TO-DO ITEM:
Please repeat exactly the line containing "регистрации и" and each line after it in the records below, through the last.
== PROVIDED ENTRIES
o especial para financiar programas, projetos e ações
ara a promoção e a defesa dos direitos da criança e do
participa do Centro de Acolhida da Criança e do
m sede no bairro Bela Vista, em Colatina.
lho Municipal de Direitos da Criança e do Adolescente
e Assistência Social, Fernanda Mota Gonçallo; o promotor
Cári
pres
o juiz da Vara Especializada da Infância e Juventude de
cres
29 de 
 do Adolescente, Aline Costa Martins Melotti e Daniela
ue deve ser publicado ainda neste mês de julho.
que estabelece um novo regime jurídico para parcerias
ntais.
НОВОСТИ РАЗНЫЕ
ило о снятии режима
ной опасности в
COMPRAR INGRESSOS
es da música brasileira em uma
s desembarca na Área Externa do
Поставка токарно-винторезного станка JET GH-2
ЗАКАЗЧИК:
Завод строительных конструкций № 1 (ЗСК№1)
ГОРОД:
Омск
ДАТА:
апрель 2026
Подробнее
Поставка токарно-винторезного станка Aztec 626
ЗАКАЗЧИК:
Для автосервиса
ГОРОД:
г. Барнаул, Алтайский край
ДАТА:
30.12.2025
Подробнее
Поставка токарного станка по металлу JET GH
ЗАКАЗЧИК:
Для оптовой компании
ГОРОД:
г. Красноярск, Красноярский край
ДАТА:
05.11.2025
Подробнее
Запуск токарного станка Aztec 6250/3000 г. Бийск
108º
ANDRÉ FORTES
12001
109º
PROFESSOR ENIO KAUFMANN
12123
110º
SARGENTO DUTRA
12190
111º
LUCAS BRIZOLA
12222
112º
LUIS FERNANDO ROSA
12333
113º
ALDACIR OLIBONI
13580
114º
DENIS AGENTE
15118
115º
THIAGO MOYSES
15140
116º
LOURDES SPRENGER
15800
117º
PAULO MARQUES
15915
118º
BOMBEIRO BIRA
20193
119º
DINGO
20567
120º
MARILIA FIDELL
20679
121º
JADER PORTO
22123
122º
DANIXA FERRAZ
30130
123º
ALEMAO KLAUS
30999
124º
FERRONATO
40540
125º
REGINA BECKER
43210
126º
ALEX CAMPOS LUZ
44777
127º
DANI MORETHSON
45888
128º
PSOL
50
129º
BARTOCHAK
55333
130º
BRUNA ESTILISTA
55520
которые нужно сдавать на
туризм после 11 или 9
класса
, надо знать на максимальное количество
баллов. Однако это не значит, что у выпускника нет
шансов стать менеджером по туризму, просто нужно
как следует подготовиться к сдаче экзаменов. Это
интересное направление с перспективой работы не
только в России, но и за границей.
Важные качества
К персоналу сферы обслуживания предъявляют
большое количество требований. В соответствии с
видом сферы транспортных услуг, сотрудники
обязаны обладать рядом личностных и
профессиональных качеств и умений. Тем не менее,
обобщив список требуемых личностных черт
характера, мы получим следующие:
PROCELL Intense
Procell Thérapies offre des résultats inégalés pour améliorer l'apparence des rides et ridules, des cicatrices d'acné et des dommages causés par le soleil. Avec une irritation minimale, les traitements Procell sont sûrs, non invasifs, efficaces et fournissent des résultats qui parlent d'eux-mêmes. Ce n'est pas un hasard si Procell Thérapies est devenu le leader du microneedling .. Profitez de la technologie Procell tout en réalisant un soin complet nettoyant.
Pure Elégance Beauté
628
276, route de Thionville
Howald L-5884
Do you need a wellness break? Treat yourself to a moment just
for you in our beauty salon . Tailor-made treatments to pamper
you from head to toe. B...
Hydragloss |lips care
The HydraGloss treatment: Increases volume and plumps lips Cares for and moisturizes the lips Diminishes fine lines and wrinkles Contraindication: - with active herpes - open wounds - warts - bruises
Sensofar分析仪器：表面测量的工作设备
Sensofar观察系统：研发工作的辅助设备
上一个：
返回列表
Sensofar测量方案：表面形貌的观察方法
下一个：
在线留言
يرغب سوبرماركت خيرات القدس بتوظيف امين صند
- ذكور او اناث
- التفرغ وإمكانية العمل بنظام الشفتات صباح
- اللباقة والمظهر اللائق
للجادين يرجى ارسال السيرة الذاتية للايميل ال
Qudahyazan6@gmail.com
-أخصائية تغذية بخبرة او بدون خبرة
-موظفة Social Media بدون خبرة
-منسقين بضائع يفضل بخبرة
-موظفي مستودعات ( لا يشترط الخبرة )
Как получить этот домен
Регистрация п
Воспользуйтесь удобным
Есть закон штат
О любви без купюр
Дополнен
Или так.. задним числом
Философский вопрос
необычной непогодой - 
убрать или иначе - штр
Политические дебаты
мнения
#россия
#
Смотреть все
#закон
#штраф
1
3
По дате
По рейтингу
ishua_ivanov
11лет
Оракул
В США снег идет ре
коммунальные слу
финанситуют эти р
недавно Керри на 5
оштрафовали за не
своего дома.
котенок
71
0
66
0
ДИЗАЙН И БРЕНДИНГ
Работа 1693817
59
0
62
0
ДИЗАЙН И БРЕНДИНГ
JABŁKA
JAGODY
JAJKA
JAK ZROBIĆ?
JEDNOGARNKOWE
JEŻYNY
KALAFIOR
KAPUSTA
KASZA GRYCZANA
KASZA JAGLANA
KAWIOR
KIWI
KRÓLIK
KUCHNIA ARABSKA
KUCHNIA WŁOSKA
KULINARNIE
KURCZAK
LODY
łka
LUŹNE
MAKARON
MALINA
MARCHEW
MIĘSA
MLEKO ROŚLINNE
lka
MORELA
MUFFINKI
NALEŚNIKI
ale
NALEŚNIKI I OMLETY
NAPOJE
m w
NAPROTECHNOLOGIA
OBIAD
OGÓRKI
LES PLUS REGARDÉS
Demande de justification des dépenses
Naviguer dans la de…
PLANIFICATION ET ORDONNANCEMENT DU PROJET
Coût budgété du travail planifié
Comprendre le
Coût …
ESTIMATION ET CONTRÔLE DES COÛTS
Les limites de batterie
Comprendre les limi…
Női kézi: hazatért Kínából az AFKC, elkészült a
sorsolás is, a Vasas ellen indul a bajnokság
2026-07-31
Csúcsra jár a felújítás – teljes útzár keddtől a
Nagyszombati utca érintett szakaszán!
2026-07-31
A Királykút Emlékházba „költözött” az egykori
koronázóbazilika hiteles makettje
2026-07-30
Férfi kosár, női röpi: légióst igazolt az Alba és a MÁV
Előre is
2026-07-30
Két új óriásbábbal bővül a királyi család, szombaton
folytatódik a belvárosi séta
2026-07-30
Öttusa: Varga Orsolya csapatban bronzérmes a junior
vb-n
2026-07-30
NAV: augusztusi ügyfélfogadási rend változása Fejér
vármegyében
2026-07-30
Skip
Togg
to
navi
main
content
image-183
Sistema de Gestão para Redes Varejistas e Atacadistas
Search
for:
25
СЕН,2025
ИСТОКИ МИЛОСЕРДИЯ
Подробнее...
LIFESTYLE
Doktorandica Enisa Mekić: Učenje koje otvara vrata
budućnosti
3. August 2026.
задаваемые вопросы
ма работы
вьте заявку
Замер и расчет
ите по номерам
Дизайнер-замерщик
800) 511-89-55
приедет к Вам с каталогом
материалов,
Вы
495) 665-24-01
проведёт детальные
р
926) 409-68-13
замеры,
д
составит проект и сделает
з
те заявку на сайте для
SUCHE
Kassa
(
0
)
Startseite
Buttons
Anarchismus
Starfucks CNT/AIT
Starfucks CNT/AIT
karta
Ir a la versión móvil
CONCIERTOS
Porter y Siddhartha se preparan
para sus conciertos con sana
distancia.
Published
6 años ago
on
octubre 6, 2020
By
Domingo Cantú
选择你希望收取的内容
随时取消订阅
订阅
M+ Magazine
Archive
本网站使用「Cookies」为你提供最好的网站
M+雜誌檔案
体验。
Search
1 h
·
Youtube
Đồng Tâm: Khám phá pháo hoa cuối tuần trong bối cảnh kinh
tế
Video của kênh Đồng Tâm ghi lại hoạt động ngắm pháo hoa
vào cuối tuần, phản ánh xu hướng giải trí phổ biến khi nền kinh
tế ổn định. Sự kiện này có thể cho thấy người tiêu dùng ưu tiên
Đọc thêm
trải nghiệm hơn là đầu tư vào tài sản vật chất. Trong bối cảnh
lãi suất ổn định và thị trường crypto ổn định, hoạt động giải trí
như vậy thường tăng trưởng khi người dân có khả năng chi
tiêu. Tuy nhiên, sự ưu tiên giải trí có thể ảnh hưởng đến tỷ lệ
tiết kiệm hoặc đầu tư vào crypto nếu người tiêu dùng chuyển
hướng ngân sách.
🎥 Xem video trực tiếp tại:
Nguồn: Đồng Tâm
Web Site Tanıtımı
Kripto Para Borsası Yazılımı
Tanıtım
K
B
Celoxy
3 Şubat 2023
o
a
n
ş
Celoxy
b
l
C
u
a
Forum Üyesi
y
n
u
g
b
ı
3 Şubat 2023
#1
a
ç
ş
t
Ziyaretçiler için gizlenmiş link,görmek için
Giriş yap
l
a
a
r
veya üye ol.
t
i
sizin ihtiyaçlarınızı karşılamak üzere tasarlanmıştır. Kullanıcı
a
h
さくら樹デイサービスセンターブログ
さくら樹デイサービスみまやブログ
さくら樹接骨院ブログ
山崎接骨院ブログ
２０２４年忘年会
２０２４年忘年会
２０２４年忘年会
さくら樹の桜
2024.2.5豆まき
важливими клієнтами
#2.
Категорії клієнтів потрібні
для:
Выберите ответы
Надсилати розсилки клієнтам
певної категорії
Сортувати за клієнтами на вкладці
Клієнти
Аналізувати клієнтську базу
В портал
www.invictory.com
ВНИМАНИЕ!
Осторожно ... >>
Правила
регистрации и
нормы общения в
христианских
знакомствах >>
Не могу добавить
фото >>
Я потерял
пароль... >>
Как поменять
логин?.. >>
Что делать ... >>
====
SOLVED PROBLEM:
регистрации и
нормы общения в
христианских
знакомствах >>
Не могу добавить
фото >>
Я потерял
пароль... >>
Как поменять
логин?.. >>
Что делать ... >>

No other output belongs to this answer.